Top of PROVIDED MATERIAL

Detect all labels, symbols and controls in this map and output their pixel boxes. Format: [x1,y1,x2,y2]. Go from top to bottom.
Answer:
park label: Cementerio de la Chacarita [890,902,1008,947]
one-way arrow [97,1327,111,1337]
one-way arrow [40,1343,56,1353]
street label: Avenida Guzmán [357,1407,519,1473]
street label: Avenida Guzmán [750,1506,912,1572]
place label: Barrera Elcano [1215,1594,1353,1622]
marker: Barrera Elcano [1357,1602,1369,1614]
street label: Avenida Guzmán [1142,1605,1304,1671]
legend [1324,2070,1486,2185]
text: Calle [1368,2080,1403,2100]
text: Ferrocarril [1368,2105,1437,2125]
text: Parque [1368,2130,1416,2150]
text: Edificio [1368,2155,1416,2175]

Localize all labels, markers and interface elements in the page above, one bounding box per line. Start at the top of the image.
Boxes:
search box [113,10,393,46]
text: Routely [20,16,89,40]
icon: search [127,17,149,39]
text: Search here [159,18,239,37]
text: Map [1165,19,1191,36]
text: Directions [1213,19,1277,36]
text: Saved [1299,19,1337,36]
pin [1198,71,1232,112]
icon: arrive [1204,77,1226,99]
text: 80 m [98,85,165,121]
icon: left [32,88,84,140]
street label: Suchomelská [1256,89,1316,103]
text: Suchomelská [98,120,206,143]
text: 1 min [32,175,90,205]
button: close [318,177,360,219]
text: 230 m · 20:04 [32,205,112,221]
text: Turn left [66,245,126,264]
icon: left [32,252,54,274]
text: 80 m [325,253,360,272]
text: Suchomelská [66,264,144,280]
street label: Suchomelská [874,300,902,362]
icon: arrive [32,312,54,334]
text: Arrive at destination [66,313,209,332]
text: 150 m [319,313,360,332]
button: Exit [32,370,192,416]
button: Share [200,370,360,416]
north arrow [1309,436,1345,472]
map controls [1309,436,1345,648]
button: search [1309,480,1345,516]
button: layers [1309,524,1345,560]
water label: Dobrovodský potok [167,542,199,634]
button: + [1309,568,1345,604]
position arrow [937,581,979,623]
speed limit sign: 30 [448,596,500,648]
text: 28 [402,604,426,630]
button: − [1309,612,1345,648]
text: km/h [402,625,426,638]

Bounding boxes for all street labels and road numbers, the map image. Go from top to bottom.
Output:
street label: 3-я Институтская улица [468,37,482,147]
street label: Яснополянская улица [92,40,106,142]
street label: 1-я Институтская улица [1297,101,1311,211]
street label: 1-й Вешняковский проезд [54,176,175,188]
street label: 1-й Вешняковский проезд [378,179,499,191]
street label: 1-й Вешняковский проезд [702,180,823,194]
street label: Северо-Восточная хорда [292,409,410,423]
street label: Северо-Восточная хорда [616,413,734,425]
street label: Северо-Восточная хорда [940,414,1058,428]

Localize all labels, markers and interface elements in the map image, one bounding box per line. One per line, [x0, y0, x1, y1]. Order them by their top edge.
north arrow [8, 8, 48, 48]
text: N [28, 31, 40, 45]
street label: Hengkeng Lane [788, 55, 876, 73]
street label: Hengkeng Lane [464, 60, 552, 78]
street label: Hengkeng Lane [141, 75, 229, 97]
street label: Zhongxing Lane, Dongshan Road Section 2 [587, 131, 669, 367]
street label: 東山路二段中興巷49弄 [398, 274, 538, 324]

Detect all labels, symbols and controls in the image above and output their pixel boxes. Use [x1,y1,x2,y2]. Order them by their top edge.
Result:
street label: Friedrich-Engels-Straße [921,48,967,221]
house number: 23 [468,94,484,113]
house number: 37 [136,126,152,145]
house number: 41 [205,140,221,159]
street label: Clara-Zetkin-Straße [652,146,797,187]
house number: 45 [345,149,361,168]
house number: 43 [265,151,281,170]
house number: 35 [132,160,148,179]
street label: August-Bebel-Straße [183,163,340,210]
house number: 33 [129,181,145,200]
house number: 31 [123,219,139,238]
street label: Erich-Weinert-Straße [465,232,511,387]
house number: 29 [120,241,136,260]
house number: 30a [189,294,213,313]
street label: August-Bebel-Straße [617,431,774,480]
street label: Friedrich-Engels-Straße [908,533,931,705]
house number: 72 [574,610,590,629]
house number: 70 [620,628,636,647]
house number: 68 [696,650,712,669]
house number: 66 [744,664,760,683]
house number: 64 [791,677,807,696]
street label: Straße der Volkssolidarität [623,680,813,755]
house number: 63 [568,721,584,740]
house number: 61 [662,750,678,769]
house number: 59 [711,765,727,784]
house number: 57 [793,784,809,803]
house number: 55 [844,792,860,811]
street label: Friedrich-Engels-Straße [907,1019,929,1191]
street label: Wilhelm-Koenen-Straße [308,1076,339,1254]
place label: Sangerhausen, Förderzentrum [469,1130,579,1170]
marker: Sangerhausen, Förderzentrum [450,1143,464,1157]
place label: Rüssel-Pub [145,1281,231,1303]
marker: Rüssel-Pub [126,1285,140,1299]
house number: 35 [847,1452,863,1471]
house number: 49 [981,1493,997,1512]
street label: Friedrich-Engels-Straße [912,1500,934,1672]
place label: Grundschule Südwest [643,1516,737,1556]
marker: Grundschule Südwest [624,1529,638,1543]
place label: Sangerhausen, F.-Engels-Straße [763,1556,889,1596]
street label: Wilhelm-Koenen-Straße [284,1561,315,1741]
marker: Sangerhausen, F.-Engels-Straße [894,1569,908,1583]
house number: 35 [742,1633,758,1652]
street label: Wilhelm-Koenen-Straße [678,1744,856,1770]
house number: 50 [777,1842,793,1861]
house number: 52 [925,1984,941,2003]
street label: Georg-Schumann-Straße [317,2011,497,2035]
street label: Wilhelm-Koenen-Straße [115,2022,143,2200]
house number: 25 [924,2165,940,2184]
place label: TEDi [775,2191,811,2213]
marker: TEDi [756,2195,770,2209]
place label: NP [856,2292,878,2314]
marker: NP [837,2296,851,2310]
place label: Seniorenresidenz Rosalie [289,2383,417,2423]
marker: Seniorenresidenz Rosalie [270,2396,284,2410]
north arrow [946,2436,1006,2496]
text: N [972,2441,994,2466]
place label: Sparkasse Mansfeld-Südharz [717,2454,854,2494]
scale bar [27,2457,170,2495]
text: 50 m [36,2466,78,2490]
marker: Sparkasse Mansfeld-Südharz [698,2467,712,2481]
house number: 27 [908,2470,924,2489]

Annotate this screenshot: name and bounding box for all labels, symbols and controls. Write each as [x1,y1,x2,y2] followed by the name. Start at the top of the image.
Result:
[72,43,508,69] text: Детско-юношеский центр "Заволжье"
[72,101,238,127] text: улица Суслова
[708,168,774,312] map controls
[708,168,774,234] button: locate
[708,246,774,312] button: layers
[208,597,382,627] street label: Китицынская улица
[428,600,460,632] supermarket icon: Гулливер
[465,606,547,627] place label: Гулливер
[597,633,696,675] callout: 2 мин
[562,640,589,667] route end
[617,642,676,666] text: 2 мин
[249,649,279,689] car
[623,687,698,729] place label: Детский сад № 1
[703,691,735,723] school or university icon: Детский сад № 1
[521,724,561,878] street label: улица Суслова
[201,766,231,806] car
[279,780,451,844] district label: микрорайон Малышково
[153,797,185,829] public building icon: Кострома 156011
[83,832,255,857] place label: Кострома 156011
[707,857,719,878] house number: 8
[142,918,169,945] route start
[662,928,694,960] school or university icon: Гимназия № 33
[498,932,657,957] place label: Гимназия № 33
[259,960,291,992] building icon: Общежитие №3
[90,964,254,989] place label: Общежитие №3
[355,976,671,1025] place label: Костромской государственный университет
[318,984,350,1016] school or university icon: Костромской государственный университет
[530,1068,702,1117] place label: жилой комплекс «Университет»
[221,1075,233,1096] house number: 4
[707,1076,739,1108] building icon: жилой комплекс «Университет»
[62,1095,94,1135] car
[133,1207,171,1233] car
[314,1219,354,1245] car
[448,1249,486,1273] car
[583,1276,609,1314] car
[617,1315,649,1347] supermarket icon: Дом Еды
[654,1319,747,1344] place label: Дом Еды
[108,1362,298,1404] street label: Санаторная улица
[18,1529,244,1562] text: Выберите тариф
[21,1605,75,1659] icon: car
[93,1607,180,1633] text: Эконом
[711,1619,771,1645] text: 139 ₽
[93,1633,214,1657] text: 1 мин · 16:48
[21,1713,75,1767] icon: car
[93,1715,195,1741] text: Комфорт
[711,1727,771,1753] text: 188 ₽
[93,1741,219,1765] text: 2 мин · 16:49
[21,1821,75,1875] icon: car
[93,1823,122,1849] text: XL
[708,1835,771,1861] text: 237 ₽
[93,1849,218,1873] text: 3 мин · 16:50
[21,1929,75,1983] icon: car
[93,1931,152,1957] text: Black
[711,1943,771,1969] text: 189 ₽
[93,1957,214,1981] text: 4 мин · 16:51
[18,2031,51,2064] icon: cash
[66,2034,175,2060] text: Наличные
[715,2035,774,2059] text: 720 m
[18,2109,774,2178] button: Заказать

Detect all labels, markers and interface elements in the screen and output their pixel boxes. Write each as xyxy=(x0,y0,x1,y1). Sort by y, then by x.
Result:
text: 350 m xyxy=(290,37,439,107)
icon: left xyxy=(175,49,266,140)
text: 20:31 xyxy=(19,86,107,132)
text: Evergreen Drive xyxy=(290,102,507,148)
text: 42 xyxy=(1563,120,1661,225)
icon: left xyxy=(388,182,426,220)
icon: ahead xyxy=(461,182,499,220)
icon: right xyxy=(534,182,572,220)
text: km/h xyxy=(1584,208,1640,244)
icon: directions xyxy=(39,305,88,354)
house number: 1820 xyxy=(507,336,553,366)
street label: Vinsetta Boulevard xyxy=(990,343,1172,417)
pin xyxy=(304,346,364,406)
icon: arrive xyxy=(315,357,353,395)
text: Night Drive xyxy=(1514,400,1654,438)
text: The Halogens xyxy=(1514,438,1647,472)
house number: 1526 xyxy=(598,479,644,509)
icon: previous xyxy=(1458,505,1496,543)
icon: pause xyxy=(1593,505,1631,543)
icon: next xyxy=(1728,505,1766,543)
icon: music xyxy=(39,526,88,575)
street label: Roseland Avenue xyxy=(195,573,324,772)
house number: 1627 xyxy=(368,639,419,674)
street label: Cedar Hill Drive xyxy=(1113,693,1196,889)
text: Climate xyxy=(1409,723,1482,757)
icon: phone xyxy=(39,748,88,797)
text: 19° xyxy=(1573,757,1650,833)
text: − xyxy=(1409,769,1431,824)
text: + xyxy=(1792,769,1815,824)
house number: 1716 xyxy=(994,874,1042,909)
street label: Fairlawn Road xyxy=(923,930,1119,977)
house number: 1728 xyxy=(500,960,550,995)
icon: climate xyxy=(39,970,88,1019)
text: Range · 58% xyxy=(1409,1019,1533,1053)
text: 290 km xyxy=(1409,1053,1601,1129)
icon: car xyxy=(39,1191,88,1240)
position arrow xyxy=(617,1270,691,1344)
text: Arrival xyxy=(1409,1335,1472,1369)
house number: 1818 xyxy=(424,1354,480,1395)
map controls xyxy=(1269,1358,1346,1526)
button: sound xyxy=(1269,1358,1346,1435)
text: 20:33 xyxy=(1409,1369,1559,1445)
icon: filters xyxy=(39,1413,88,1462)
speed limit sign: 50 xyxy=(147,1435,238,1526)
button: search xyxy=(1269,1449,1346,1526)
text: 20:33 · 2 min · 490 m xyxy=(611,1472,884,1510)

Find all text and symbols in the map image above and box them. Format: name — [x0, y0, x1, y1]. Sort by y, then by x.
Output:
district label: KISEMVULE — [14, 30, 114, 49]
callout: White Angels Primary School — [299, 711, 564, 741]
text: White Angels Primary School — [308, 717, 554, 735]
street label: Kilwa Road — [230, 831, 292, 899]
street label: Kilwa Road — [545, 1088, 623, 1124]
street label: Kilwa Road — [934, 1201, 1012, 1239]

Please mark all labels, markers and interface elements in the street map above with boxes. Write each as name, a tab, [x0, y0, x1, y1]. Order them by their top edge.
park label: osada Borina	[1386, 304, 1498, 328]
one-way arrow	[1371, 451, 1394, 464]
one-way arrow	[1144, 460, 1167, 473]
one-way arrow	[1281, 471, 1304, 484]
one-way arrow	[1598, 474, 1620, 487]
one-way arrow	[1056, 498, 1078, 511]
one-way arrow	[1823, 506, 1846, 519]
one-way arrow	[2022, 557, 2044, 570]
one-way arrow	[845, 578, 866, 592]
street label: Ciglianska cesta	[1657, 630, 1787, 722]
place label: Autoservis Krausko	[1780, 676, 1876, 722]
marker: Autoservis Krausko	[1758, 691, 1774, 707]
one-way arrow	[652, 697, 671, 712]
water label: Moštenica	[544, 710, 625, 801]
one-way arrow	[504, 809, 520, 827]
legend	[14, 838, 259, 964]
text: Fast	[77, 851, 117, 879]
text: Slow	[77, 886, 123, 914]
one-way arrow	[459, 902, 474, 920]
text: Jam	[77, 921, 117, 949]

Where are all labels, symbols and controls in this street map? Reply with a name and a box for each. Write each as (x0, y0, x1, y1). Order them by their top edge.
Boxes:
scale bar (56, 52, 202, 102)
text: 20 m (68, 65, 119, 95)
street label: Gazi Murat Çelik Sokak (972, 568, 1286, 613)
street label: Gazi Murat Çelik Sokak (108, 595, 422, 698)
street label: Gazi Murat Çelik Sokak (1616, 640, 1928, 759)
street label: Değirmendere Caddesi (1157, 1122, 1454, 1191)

Bottom of PROVIDED MATERIAL

## TASK TO CARRY OUT:
The answer is a bare number: how many lines of the records contain the string "university"?

## EXERCISE ANSWER:
3